Deputados estaduais de oposição ao governador Romeu Zema (Novo) iniciaram, nesta terça-feira (22), as articulações para tentar aumentar o reajuste de 5,26% oferecido pelo poder Executivo aos professores da rede pública estadual. A majoração dos salários foi aprovada pela Comissão de Constituição e Justiça (CCJ) da Assembleia Legislativa de Minas Gerais (ALMG), mas uma emenda propondo ampliar o tamanho do reajuste para 6,27% acabou rejeitada.
Apesar do veto à emenda na CCJ, o bloco oposicionista se prepara para apresentar um pedido pelo aumento no reajuste em outras comissões. A emenda sobre os 6,27%, segundo soube O Fator, deve ser protocolada durante a tramitação do texto em outros comitês.
Na CCJ, coube a Doutor Jean Freire (PT) assinar a emenda propondo a ampliação do reajuste oferecido pelo governo. Agora, sem a incorporação da sugestão de Freire, o projeto será encaminhado à Comissão de Administração Pública (APU). Depois, passará por análise dos parlamentares da Comissão de Fiscalização Financeira e Orçamentária (FFO).

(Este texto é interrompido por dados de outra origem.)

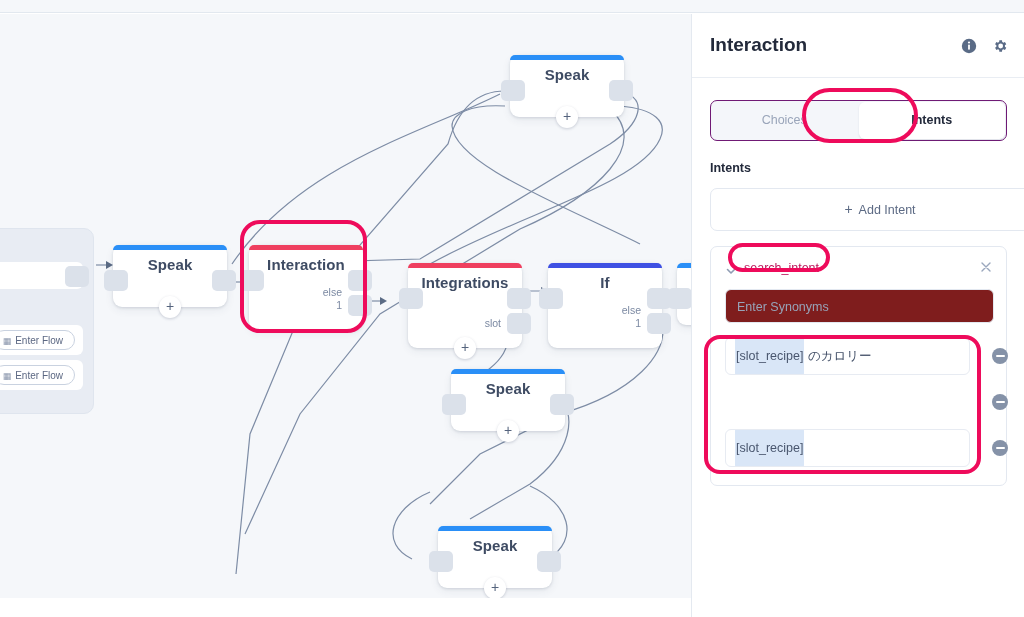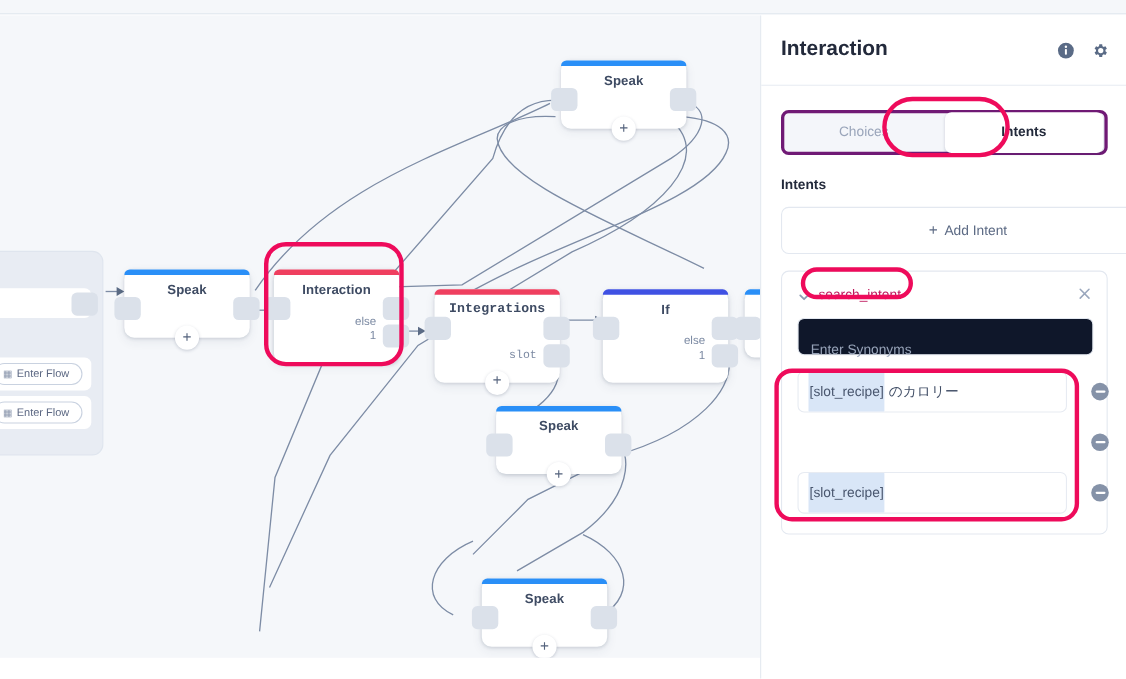--- a/index.html
+++ b/index.html
@@ -39,7 +39,7 @@
   .bar-indigo { background: #3f51e3; }
   .node .ttl {
     position: absolute; left: 0; right: 0; top: 11px; text-align: center;
-    font-size: 12px; font-weight: 700; color: #3e4b63; letter-spacing: .1px;
+    font-size: 15px; font-weight: 700; color: #3e4b63; letter-spacing: .1px;
   }
   .port {
     position: absolute; width: 24px; height: 21px; background: #dbe1ea;

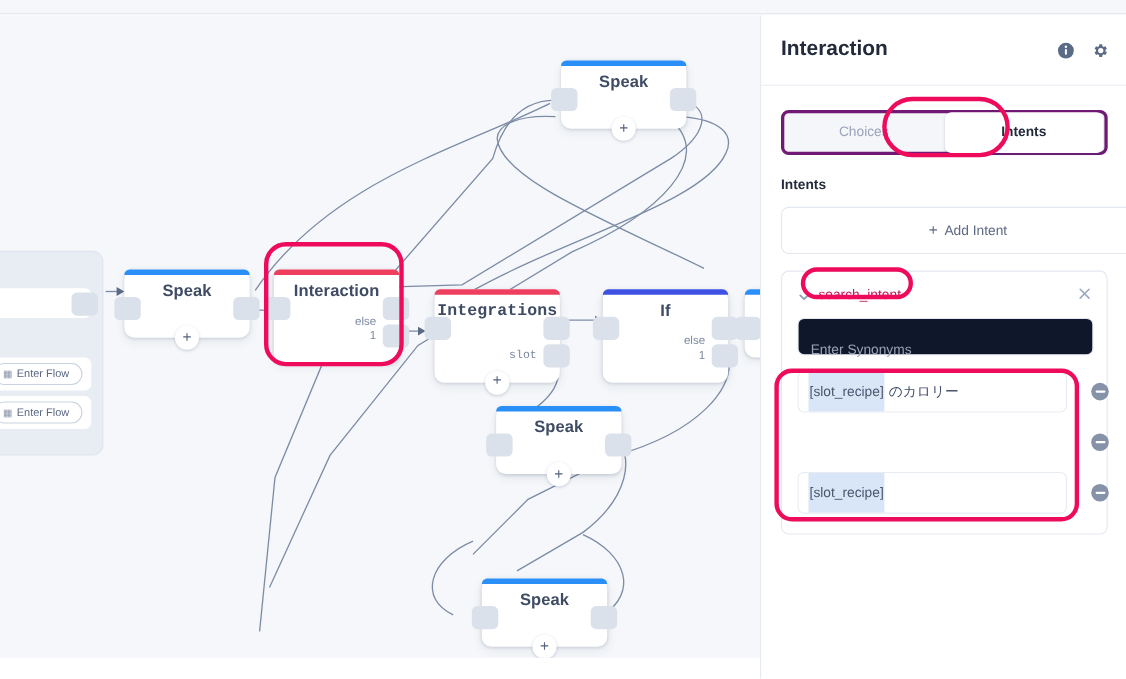--- a/index.html
+++ b/index.html
@@ -101,7 +101,7 @@
 
   .tabs {
     position: absolute; left: 18px; top: 86px; width: 297px; height: 41px;
-    background: #f4f6fa; border: 3px solid #701a75; border-radius: 7px;
+    background: #f4f6fa; border: 1px solid #701a75; border-radius: 7px;
     display: flex; align-items: center;
   }
   .tab {

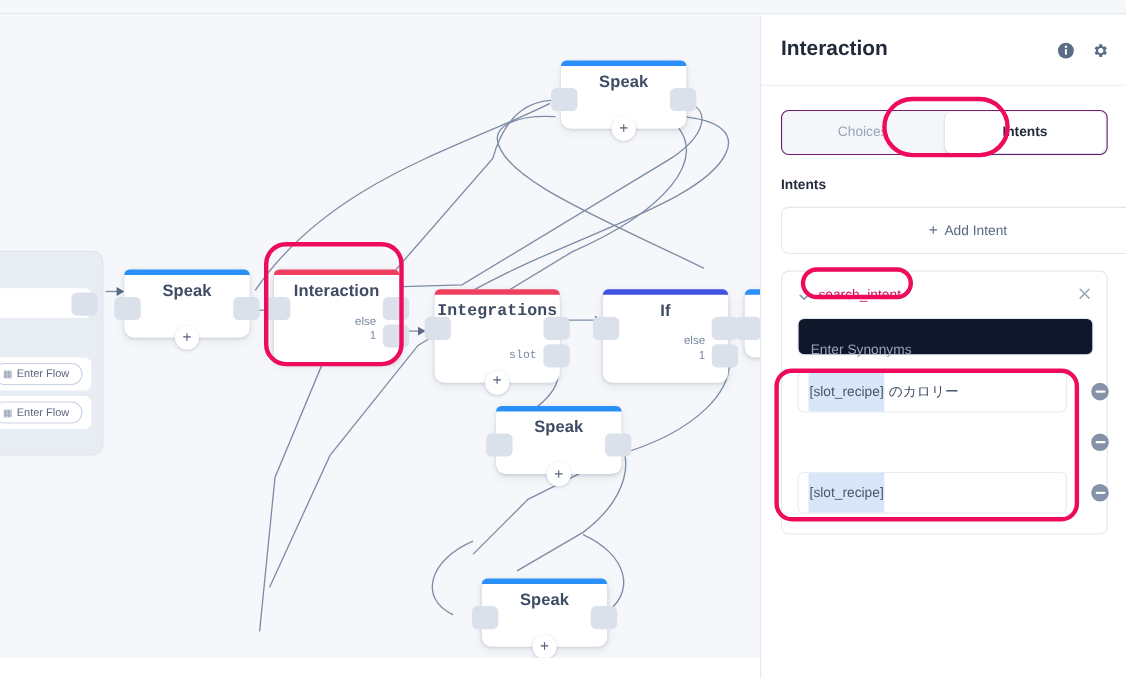--- a/index.html
+++ b/index.html
@@ -264,7 +264,7 @@
       <div class="plabel l2">1</div>
     </div>
 
-    <div class="node tall" style="left:395px; top:249px;font-family:Liberation Mono, monospace;">
+    <div class="node tall" style="left:408px; top:249px;">
       <div class="bar bar-red"></div>
       <div class="ttl">Integrations</div>
       <div class="port in"></div>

As duas comissões têm reuniões marcadas para esta terça e podem analisar o projeto. Quando houver o aval das duas instâncias, o texto estará pronto para a votação em plenário em 1° turno. Isso, contudo, só acontecerá após o conjunto de deputados analisar quatro vetos de Zema que trancam a pauta do plenário.

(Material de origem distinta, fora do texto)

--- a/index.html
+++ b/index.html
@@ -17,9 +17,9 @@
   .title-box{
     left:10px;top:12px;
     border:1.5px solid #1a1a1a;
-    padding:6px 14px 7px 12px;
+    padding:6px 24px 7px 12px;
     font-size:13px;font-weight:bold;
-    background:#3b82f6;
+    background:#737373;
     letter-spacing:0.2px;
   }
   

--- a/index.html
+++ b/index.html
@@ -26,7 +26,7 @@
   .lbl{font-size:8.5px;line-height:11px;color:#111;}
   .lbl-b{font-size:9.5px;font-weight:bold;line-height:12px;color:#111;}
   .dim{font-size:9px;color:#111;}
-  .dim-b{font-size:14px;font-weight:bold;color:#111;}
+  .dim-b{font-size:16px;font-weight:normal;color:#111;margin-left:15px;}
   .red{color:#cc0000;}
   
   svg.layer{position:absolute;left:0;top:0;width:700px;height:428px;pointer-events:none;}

No ano passado, o governo ofereceu recomposição inflacionária de 3,62% a todo o funcionalismo público. Após pedidos de deputados, entretanto, o índice aumentou um ponto percentual, chegando a 4,62%.
Durante a sessão da CCJ, o deputado Doorgal Andrada (PRD), presidente da comissão e relator do projeto sobre o reajuste ao professorado, justificou a rejeição à emenda de Freire.
“Esta comissão deve tratar da regimentalidade, constitucionalidade e legalidade dos projetos e emendas aqui apresentados. Essa (emenda), na visão desta presidência, é uma emenda inconstitucional, tendo em vista que traz despesas a um projeto apresentado pelo governo do estado de Minas Gerais”, apontou.
Impacto bilionário
Nas contas da Secretaria de Estado de Planejamento e Gestão (Seplag), o aumento de 5,26% vai gerar um impacto anual superior a R$ 1,1 bilhão nas contas públicas do estado. Os cálculos da pasta apontam que o aumento gerará a necessidade de um desembolso extra de R$ 1.184.089.782,70. O incremento da despesa, segundo o Palácio Tiradentes, está dentro da capacidade orçamentária do estado.
O aumento oferecido pela equipe de Zema é retroativo a 1° de janeiro deste ano. Atualmente, professores com carga de trabalho de 24 horas semanais têm salário-base de aproximadamente R$ 2,7 mil. A majoração nos valores fará com que os vencimentos básicos passem a cerca de R$ 2,9 mil.
Nas contas da Secretaria de Educação, o reajuste de 5,26% vai gerar impacto de cerca de R$ 692,8 milhões na folha de pagamento dos servidores ativos. No que tange ao funcionalismo inativo, o impacto será próximo a R$ 491,2 milhões. O quadro de pessoal do ensino público estadual tem 255.927 trabalhadores ativos e 176.265 inativos.